Collected data
###
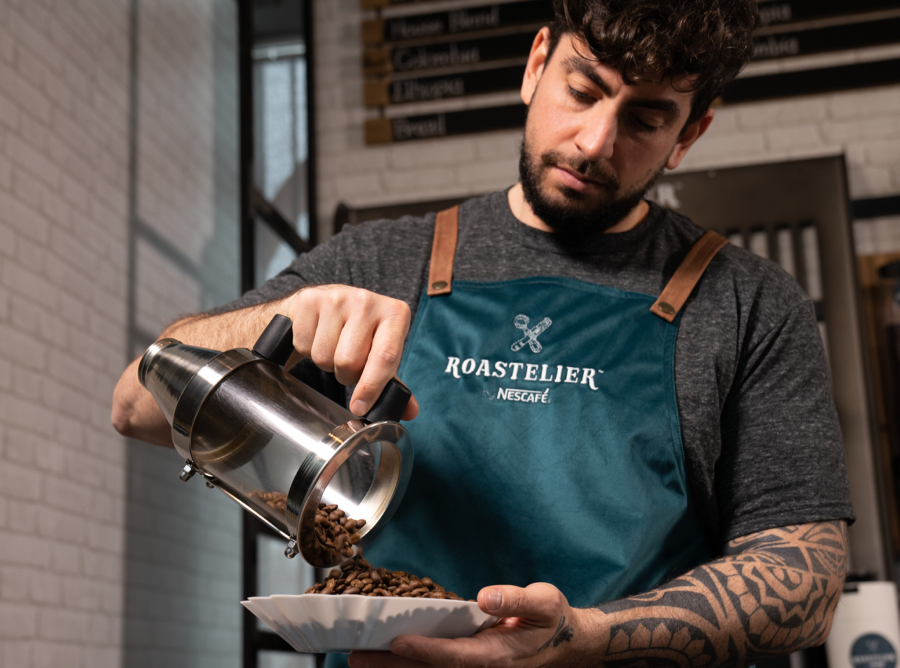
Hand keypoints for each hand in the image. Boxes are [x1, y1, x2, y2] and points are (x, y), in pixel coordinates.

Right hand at [286, 285, 418, 419]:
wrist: (324, 302)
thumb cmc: (358, 332)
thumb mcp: (381, 350)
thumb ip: (393, 382)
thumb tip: (410, 411)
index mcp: (394, 313)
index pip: (385, 357)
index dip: (371, 387)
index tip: (359, 407)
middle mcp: (367, 301)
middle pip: (350, 361)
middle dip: (346, 374)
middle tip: (348, 366)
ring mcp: (336, 298)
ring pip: (324, 356)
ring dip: (326, 364)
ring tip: (333, 349)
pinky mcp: (309, 300)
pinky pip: (303, 345)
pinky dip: (307, 351)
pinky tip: (317, 338)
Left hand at [348, 583, 581, 667]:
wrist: (566, 642)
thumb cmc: (553, 620)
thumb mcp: (544, 602)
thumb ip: (517, 600)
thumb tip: (487, 596)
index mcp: (497, 655)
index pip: (454, 656)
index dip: (425, 651)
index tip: (397, 642)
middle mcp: (481, 667)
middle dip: (392, 665)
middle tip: (356, 656)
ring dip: (393, 667)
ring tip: (358, 657)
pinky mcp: (468, 664)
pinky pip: (436, 667)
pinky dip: (410, 662)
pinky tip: (385, 655)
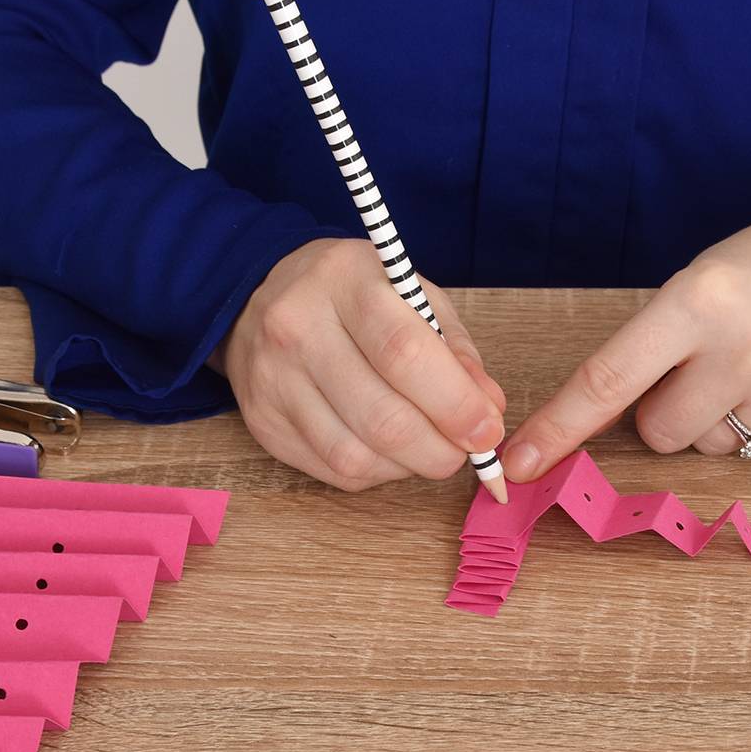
###
WHAT THE EXERCISE ASKS:
Retype only the stretch of lines above starting at the one with "thumb cmc: (358, 332)" and stopping at the one with "ring dip: (393, 667)", exactly as written, with both kept.

SOLUTION TO THIS PROBLEM:
thumb cmc: (358, 332)
thumb mcp: (381, 350)
thumb ip: (393, 382)
thumb tip: (410, 411)
index mcp: (394, 313)
index pip: (385, 357)
index dip: (371, 387)
index tip: (359, 407)
middle mcp: (367, 301)
middle pip: (350, 361)
middle dip: (346, 374)
middle tip: (348, 366)
ring mcp: (336, 298)
ring pip: (324, 356)
ring dip: (326, 364)
ring tip: (333, 349)
pinky mcp: (309, 300)
pinky pip: (303, 345)
pinky dip: (307, 351)
pinky tip: (317, 338)
Left hand at [348, 583, 581, 667]:
wrist: (566, 642)
thumb cmc: (553, 620)
thumb mcp: (544, 602)
thumb ip: (517, 600)
thumb tip: (487, 596)
index mcp: (497, 655)
index pip: (454, 656)
index dip: (425, 651)
index tip: (397, 642)
middle mcp: (481, 667)
middle dip: (392, 665)
middle tip: (356, 656)
ring dip: (393, 667)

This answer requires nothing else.